When people are considering a divorce in Fort Worth, they often have questions regarding how the property they have acquired during the marriage will be divided. Texas is a community property state, which means the courts view all property acquired during the marriage as being marital property no matter which spouse actually acquired it.
While most property acquired during the marriage is subject to division in a divorce, there are some types of property that are excluded. Property acquired before the marriage is considered separate as is property acquired during the marriage as a gift or inheritance. Property that was purchased with money that is separate property is also considered to be separate and thus not subject to division.
In Texas, the law allows for couples to sign premarital or marital agreements concerning property. These agreements can outline how property will be divided in the event a dissolution occurs. When such an agreement exists, parties should inform the court. Judges will follow the agreement when making divisions of debt and assets in the final divorce orders. When one spouse has contributed funds towards the other's separate debts or separate property, courts can also award money to reimburse them the amount of contribution.
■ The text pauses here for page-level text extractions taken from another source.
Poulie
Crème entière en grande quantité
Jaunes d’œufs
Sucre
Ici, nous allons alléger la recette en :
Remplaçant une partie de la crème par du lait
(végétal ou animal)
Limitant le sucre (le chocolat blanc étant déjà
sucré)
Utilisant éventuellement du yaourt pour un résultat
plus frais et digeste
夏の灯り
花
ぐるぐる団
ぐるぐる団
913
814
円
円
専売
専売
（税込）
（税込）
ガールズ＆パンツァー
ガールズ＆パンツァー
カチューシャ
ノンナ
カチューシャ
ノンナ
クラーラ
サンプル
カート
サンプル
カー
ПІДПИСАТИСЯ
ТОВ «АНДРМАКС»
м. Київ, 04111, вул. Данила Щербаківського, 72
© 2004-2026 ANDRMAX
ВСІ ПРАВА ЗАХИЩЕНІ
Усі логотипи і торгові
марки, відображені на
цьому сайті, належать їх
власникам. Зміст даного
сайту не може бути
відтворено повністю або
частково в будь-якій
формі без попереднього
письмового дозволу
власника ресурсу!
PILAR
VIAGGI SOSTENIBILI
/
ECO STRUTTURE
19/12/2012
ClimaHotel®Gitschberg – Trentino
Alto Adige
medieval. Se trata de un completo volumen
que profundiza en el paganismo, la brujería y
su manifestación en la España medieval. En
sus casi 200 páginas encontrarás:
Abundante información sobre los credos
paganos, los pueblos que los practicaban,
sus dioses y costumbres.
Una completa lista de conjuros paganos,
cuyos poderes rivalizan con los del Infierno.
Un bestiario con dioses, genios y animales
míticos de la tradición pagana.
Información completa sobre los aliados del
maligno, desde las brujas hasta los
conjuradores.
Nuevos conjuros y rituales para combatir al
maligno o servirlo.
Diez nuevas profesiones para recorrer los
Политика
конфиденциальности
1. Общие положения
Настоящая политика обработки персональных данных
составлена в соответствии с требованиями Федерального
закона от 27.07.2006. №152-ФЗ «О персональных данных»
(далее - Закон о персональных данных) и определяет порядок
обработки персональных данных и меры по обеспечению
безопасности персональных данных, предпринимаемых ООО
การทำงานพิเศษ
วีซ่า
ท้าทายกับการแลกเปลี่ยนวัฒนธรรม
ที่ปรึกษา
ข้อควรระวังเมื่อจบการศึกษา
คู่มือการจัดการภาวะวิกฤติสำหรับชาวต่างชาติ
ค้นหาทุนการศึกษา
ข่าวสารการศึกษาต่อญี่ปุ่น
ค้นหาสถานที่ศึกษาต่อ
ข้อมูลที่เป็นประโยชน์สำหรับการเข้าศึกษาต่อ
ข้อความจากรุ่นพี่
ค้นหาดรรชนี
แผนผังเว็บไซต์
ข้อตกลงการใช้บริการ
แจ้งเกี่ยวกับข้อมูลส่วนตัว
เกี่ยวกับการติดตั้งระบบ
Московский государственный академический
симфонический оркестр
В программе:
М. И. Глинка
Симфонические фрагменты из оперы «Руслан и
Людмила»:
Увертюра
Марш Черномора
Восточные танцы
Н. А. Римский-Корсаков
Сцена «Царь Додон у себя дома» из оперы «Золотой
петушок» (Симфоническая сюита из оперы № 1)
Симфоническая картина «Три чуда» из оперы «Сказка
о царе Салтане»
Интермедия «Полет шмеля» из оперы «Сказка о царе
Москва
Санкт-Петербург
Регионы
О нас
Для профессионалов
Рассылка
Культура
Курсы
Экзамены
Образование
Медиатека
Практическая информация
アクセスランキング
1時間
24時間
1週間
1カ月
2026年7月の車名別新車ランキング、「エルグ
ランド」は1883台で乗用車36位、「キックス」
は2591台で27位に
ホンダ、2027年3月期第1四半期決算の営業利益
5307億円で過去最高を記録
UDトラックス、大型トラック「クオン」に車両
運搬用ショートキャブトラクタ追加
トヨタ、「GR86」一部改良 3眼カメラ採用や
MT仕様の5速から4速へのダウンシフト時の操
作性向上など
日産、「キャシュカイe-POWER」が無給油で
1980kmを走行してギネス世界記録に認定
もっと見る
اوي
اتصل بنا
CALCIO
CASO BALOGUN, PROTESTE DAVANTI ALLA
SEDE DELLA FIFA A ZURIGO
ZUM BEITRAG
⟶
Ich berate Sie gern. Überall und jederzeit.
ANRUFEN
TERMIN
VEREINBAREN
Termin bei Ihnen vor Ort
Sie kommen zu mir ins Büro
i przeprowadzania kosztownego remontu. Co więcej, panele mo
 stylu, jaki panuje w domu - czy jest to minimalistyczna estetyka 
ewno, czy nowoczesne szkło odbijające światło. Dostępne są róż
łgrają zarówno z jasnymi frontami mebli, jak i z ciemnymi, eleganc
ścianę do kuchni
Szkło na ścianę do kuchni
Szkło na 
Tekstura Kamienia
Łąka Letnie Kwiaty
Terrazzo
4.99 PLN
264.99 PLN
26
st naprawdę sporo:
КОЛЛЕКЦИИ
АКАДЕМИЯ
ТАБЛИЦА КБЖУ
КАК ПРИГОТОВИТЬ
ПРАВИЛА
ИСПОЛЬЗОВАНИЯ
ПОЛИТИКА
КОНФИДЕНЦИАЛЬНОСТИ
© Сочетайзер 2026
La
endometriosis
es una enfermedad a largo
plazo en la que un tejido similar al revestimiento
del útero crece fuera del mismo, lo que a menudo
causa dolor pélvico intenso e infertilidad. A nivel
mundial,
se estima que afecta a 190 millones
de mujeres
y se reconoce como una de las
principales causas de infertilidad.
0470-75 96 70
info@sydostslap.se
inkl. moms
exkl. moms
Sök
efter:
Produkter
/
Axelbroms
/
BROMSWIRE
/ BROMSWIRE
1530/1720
Marital property division can be complicated, especially in high-asset cases or for those with pension and retirement accounts. For people in those situations, it may be beneficial to speak with a family law attorney to better understand how assets and debts are likely to be divided. A family law attorney can assist their clients by proposing a property division plan that will address all community property in a fair and reasonable manner. Attorneys can help their clients locate assets the other person is hiding as well.